The more deeply his story developed, the more Bikes appeared to enjoy telling it, embellishing it with smug grins, high-pitched laughs, scratches, goatee tugs and pregnant pauses, as if he had told it many times before. Even though he called himself one of Mel’s antagonists, he seemed curiously enthralled by these memories.
“Signals were going out,” continued Bikes, his eyes wide and gleaming. “When Mel left North Carolina he sent Sophie, his first wife, back to the West Coast and later he sent his best friend, Eben Given, out to Sophie, and they lived together a number of years. And Mel would be sitting at the kitchen table writing 15-page letters to Sophie and to different people in North Carolina. He had a weird network of people all over the country that he had these very deep personal exchanges with.
“Then Judy got all fucked up — this is his second old lady — I mean like she got really twisted. I don’t know if it was the acid or the scene or whatever, but she split. She went back to Kansas. She was totally out of the picture by the summer of 1963.
“Judy is probably the most important thing in Mel’s life. He worshipped Judy, really loved her. Then she split, you know? She couldn’t help it, she was totally freaked out. They took her away.”

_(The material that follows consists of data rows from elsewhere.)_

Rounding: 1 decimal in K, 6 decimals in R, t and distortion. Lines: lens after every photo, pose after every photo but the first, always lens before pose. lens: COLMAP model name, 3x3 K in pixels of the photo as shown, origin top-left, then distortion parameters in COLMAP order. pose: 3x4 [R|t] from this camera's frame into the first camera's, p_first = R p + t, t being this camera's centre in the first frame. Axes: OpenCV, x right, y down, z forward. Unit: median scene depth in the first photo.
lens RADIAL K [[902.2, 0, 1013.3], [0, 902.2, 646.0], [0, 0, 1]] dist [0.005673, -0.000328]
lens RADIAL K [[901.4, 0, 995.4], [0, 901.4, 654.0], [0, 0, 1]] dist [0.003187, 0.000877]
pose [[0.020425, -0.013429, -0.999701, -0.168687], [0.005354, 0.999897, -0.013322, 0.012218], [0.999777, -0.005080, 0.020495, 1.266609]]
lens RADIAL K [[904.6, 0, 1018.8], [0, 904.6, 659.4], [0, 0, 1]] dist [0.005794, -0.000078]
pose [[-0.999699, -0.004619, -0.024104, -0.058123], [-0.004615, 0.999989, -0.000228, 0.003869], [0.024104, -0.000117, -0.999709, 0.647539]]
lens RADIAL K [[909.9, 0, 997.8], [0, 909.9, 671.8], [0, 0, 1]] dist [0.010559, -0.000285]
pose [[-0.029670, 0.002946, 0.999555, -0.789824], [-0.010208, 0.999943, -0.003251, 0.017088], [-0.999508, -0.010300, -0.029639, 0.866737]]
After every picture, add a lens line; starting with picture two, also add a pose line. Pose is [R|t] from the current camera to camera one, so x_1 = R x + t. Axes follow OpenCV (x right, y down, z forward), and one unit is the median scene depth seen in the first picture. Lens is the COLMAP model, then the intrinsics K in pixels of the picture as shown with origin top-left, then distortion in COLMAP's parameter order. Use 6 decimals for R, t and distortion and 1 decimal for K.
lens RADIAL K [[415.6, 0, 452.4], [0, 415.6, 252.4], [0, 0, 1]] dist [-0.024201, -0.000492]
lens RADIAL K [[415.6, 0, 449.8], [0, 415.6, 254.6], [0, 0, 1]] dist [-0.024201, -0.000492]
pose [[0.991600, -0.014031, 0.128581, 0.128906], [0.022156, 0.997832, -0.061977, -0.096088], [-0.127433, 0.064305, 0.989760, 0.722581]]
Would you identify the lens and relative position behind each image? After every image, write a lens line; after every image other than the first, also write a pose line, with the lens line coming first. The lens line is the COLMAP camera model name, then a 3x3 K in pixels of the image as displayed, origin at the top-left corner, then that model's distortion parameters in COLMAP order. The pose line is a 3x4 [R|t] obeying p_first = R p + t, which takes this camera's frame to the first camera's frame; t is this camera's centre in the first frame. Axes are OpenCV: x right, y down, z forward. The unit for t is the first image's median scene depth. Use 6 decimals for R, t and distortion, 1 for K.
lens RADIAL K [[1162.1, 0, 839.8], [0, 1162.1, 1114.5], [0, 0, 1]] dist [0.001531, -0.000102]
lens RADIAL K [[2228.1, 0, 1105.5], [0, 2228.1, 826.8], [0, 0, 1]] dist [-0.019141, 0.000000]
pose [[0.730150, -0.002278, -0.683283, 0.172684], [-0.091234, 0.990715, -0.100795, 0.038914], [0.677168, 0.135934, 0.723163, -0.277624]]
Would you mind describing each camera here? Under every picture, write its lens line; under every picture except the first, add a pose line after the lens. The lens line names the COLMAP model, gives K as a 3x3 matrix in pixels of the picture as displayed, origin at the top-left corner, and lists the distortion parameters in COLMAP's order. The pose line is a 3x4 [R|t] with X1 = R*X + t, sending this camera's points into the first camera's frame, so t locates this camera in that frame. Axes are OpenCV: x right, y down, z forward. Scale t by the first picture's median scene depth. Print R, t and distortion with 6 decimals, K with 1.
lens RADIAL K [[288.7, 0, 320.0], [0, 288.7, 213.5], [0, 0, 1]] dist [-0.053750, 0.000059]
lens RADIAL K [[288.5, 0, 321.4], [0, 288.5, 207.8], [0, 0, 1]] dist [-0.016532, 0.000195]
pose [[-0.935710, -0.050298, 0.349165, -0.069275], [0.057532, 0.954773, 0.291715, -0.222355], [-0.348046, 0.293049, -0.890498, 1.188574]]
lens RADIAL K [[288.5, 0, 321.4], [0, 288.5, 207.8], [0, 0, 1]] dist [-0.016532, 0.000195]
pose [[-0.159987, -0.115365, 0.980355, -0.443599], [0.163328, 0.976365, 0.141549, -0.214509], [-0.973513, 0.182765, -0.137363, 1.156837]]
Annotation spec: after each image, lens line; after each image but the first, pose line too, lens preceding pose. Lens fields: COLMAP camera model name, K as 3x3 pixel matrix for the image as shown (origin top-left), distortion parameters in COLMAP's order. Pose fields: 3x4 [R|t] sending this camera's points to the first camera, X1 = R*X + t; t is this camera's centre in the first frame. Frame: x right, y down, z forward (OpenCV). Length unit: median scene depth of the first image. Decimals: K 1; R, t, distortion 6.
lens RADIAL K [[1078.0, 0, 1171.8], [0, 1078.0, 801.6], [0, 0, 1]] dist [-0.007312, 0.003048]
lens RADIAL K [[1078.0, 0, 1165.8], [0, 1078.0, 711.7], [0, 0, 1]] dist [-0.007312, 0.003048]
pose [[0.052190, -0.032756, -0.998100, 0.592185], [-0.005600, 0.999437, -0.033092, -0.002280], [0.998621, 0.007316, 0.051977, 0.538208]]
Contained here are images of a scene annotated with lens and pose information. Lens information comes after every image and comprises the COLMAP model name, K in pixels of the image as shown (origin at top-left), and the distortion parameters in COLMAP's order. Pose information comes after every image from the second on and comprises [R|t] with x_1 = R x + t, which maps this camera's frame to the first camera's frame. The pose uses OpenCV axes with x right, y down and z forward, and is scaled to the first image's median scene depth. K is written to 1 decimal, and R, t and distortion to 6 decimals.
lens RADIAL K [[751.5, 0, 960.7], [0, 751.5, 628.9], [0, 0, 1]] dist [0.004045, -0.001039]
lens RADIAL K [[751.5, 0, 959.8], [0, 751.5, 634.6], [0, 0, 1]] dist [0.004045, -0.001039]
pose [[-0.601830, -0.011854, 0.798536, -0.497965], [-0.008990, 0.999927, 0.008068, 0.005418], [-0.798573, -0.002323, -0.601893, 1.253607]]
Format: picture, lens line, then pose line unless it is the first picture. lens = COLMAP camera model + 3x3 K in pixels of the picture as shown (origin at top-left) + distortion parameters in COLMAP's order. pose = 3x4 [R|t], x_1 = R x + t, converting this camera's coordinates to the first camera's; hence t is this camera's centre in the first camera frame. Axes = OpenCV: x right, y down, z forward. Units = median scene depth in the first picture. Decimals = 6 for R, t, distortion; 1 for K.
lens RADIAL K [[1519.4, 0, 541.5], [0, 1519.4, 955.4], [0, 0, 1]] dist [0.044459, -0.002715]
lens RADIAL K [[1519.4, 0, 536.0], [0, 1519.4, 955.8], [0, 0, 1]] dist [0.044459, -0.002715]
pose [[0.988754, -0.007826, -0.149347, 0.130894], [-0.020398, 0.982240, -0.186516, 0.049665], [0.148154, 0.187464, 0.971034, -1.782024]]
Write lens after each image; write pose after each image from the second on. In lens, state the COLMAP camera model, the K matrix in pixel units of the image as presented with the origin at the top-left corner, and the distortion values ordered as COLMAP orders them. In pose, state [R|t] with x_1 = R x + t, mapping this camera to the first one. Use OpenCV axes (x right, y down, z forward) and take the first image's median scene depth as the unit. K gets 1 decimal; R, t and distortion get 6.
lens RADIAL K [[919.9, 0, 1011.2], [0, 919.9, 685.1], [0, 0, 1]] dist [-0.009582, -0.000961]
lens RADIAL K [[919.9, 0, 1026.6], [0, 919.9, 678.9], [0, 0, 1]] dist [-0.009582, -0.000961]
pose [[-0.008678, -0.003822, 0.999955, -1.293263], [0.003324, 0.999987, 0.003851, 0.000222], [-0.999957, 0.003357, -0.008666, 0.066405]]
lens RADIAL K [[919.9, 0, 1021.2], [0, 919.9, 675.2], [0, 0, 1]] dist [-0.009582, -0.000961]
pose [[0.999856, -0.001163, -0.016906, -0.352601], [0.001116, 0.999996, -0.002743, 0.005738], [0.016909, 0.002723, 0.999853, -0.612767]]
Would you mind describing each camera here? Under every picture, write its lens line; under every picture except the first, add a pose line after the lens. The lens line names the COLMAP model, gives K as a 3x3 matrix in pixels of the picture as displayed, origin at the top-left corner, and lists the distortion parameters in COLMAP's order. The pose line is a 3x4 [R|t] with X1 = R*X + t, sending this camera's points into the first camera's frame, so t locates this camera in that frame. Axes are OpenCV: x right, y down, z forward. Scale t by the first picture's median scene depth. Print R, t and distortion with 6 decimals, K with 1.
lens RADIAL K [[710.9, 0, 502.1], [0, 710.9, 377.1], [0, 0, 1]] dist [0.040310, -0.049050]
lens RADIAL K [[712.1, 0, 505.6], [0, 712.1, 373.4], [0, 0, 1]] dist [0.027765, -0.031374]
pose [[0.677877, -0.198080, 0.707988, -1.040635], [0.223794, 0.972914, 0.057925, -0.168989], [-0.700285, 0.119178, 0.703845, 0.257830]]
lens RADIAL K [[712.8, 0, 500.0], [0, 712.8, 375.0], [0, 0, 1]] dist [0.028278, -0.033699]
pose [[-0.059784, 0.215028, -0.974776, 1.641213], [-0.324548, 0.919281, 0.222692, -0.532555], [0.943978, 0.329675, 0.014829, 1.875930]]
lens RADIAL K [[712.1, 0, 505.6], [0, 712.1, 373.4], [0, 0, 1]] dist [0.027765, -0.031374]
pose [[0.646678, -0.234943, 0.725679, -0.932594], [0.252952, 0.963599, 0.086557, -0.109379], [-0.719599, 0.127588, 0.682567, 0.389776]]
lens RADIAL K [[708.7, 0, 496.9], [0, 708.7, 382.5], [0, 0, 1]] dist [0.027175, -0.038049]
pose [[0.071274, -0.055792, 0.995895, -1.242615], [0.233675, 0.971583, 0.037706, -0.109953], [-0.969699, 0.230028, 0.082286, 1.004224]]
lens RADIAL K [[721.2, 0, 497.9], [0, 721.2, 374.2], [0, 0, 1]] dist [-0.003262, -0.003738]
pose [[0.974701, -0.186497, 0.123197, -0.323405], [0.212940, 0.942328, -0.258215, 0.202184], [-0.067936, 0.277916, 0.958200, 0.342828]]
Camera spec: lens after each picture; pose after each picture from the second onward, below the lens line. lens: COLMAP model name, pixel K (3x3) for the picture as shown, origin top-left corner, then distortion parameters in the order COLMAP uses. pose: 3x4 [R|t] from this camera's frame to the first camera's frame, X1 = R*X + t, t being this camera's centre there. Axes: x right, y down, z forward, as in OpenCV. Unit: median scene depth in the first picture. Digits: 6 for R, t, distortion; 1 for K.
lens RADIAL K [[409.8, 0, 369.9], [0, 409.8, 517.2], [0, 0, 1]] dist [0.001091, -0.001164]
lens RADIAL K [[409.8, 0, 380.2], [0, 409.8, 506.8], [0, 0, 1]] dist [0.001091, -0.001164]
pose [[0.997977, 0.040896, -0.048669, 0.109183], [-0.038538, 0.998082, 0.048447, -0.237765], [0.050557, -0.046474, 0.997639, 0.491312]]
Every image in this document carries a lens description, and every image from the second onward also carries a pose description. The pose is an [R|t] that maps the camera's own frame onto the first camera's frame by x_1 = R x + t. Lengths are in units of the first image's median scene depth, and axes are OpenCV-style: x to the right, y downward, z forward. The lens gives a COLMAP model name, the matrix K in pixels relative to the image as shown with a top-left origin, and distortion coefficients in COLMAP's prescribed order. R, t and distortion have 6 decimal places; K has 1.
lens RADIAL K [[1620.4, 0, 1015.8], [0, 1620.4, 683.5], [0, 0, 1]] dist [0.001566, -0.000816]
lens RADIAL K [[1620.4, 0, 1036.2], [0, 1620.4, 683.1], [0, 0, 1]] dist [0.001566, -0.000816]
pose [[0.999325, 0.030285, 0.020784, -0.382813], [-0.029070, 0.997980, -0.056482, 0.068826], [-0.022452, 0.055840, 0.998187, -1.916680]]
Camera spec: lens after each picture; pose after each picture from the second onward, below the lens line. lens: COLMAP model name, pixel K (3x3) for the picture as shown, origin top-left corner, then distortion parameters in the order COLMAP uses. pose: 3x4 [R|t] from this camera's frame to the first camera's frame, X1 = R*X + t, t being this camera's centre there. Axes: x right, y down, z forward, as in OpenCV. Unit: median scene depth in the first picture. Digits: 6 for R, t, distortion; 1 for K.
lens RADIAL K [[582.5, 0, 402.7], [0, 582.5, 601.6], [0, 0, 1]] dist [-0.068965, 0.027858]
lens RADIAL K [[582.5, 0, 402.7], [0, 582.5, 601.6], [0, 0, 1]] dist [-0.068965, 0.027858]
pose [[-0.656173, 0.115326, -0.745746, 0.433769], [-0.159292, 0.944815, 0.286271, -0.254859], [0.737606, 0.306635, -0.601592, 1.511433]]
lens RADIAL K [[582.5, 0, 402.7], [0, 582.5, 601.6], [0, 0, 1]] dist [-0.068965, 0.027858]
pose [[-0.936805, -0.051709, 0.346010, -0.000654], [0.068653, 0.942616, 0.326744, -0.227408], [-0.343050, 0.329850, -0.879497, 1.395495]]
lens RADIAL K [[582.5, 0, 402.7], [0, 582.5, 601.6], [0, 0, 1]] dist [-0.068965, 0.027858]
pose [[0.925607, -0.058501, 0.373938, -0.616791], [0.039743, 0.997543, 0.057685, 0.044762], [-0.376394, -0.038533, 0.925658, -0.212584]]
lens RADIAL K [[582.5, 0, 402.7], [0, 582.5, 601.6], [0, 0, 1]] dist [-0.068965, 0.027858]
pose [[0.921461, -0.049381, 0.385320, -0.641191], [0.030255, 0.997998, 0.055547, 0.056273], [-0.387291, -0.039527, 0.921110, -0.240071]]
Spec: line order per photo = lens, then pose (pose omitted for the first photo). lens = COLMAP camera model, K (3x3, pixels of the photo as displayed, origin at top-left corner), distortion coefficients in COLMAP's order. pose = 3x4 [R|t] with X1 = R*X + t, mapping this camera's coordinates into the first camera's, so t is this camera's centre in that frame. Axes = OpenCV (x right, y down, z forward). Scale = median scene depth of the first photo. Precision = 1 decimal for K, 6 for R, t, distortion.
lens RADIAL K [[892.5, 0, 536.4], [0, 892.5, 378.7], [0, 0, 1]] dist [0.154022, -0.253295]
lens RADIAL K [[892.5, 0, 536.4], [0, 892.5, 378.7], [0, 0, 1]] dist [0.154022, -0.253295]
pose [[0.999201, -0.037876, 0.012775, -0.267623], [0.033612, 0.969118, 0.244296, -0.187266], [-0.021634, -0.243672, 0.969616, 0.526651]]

“Late May, 1963, 43 Charles Street, Waltham, Mass. Hard times. I am lower than I’ve ever been in my life … Judy and I were so happy and wanted a baby and so I gave her one for us and she was afraid and I tried to comfort her and she wanted an abortion and I begged her to see the natural cycle through and she had an abortion and I cried and went away and traveled and was very unhappy and then I got busted and Judy bailed me out and now we are back together and Judy is flunking out of school for good and is such a frightened little girl and has never had hardships and is weak and afraid and frantically searching for something valid and good in the world to cling to and forget herself through and so she runs in and out of our home, takes long drives alone, sits around almost dead and I sit alone doing my time ahead of time and I can’t reach her as she’s almost catatonic …”
—Mel Lyman in his new book, Mirror at the End of the Road, published by American Avatar and dedicated “To Judy, who made me live with a broken heart.”